Copy the data that follows exactly, and include none of its images.

======== DATA SECTION ========

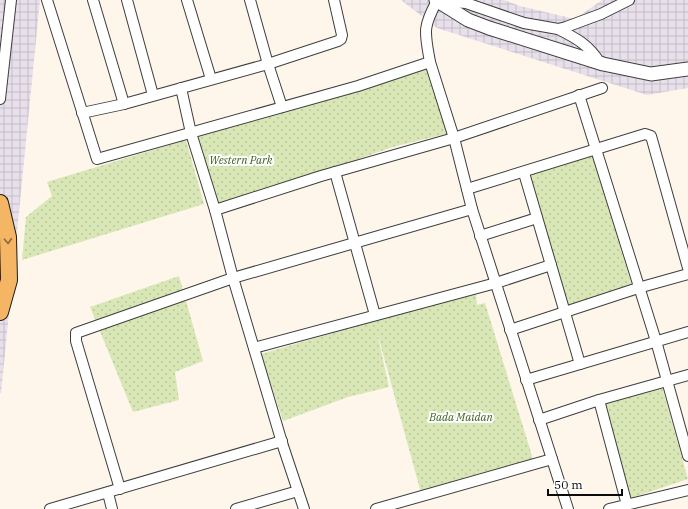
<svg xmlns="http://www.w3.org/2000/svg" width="688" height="509" font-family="'IBM Plex Serif',serif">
  <defs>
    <pattern id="industrial-grid" width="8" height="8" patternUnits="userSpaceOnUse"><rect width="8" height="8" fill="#e7dfea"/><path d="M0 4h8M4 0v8" fill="none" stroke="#c5bec7"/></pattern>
    <pattern id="park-dots" width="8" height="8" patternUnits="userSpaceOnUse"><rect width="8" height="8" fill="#d9e7b6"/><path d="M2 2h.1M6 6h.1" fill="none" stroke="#b9c59b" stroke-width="1.8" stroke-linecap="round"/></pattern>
  </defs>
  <rect width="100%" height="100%" fill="#fef6ea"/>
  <g fill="url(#industrial-grid)">
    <path d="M0 0H40L1 393H0Z"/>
    <path d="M401 0H504L520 6 575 19 602 0H688V88L647 95 437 28Z"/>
  </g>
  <g fill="url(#park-dots)">
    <path d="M428 66 449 133 393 147 217 207 195 134Z"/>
    <path d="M186 140 204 204 22 260 26 217 52 196 47 182Z"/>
    <path d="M592 154 635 296 612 300 563 316 521 177Z"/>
    <path d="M179 276 203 361 175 372 179 400 133 412 90 307Z"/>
    <path d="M476 294 477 305 485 303 533 459 466 477 421 493 377 332 389 387 348 397 283 421 261 354 374 321Z"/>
    <path d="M662 387 688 479 625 500 598 406Z"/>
  </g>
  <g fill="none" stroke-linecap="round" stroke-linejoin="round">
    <defs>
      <g id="minor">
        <path d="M47 0 97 159 358 86 430 62 454 138 472 209 568 509"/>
        <path d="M93 0 124 104"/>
        <path d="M127 0 153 95"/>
        <path d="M187 0 211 79"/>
        <path d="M250 0 268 64 282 107"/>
        <path d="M558 29C576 38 589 45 600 63"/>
        <path d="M430 62C425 33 422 28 437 1L466 3 524 23 558 29 566 27 601 14 629 0"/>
        <path d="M181 88 191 133 215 210 233 278 283 446 304 509"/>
        <path d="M579 95 656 341 688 456"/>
        <path d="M0 99 11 0"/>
        <path d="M82 113 124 104 268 64 338 41 341 39 342 35 334 0"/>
        <path d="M335 172 375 315"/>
        <path d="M524 173 580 364"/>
        <path d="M467 189 645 134 651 136 688 268"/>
        <path d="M215 210 321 176 454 138 602 88"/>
        <path d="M480 236 537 218"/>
        <path d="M510 330 638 288 688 274"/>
        <path d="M254 348 496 283 551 265"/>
        <path d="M526 380 688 332"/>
        <path d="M599 400 627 505"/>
        <path d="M539 420 599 400 688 375"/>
        <path d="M120 489 76 341V333L233 278 472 209"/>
        <path d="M108 493 112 509"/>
        <path d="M50 509 282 441"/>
        <path d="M236 509 298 491"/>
        <path d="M376 509 552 459"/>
        <path d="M609 509 688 490"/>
      </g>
      <path id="tertiary" d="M436 0 468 20 489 28 603 64 651 74 688 69"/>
      <path id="primary" d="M0 203 8 237 9 280 0 312"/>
    </defs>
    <use href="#minor" stroke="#3e3e3e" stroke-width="12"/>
    <use href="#tertiary" stroke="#3e3e3e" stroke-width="15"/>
    <use href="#primary" stroke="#1c1c1c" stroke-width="18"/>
    <use href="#minor" stroke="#fff" stroke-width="10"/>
    <use href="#tertiary" stroke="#fff" stroke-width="13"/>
    <use href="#primary" stroke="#f4b565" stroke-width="16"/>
  </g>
  <defs><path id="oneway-chevron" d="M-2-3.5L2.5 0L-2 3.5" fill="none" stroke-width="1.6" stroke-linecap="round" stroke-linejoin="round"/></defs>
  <use stroke="#8b683c" href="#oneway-chevron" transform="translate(8 241) rotate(87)"/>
  <g text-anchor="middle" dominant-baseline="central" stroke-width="4" stroke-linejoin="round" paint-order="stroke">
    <g font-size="11" font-style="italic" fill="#39601f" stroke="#fff">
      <text x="241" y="160">Western Park</text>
      <text x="461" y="417">Bada Maidan</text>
    </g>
  </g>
  <path d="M548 489v6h74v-6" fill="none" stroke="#0b0b0b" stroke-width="2"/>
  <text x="554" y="489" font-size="12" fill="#0b0b0b" stroke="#ffffff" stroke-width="3" paint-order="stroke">50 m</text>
</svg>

========

### EXERCISE SOLUTION
<svg xmlns="http://www.w3.org/2000/svg" width="688" height="509" font-family="'IBM Plex Serif',serif">
  <defs>
    <pattern id="industrial-grid" width="8" height="8" patternUnits="userSpaceOnUse"><rect width="8" height="8" fill="#e7dfea"/><path d="M0 4h8M4 0v8" fill="none" stroke="#c5bec7"/></pattern>
    <pattern id="park-dots" width="8" height="8" patternUnits="userSpaceOnUse"><rect width="8" height="8" fill="#d9e7b6"/><path d="M2 2h.1M6 6h.1" fill="none" stroke="#b9c59b" stroke-width="1.8" stroke-linecap="round"/></pattern>
  </defs>
  <rect width="100%" height="100%" fill="#fef6ea"/>
  <g fill="url(#industrial-grid)">
    <path d="M0 0H40L1 393H0Z"/>
    <path d="M401 0H504L520 6 575 19 602 0H688V88L647 95 437 28Z"/>
  </g>
  <g fill="url(#park-dots)">
    <path d="M428 66 449 133 393 147 217 207 195 134Z"/>
    <path d="M186 140 204 204 22 260 26 217 52 196 47 182Z"/>
    <path d="M592 154 635 296 612 300 563 316 521 177Z"/>
    <path d="M179 276 203 361 175 372 179 400 133 412 90 307Z"/>
    <path d="M476 294 477 305 485 303 533 459 466 477 421 493 377 332 389 387 348 397 283 421 261 354 374 321Z"/>
    <path d="M662 387 688 479 625 500 598 406Z"/>
  </g>
  <g fill="none" stroke-linecap="round" stroke-linejoin="round">
    <defs>
      <g id="minor">
        <path d="M47 0 97 159 358 86 430 62 454 138 472 209 568 509"/>
        <path d="M93 0 124 104"/>
        <path d="M127 0 153 95"/>
        <path d="M187 0 211 79"/>
        <path d="M250 0 268 64 282 107"/>
        <path d="M558 29C576 38 589 45 600 63"/>
        <path d="M430 62C425 33 422 28 437 1L466 3 524 23 558 29 566 27 601 14 629 0"/>
        <path d="M181 88 191 133 215 210 233 278 283 446 304 509"/>
        <path d="M579 95 656 341 688 456"/>
        <path d="M0 99 11 0"/>
        <path d="M82 113 124 104 268 64 338 41 341 39 342 35 334 0"/>
        <path d="M335 172 375 315"/>
        <path d="M524 173 580 364"/>
        <path d="M467 189 645 134 651 136 688 268"/>
        <path d="M215 210 321 176 454 138 602 88"/>
        <path d="M480 236 537 218"/>
        <path d="M510 330 638 288 688 274"/>
        <path d="M254 348 496 283 551 265"/>
        <path d="M526 380 688 332"/>
        <path d="M599 400 627 505"/>
        <path d="M539 420 599 400 688 375"/>
        <path d="M120 489 76 341V333L233 278 472 209"/>
        <path d="M108 493 112 509"/>
        <path d="M50 509 282 441"/>
        <path d="M236 509 298 491"/>
        <path d="M376 509 552 459"/>
        <path d="M609 509 688 490"/>
      </g>
      <path id="tertiary" d="M436 0 468 20 489 28 603 64 651 74 688 69"/>
      <path id="primary" d="M0 203 8 237 9 280 0 312"/>
    </defs>
    <use href="#minor" stroke="#3e3e3e" stroke-width="12"/>
    <use href="#tertiary" stroke="#3e3e3e" stroke-width="15"/>
    <use href="#primary" stroke="#1c1c1c" stroke-width="18"/>
    <use href="#minor" stroke="#fff" stroke-width="10"/>
    <use href="#tertiary" stroke="#fff" stroke-width="13"/>
    <use href="#primary" stroke="#f4b565" stroke-width="16"/>
  </g>
  <defs><path id="oneway-chevron" d="M-2-3.5L2.5 0L-2 3.5" fill="none" stroke-width="1.6" stroke-linecap="round" stroke-linejoin="round"/></defs>
  <use stroke="#8b683c" href="#oneway-chevron" transform="translate(8 241) rotate(87)"/>
  <g text-anchor="middle" dominant-baseline="central" stroke-width="4" stroke-linejoin="round" paint-order="stroke">
    <g font-size="11" font-style="italic" fill="#39601f" stroke="#fff">
      <text x="241" y="160">Western Park</text>
      <text x="461" y="417">Bada Maidan</text>
    </g>
  </g>
  <path d="M548 489v6h74v-6" fill="none" stroke="#0b0b0b" stroke-width="2"/>
  <text x="554" y="489" font-size="12" fill="#0b0b0b" stroke="#ffffff" stroke-width="3" paint-order="stroke">50 m</text>
</svg>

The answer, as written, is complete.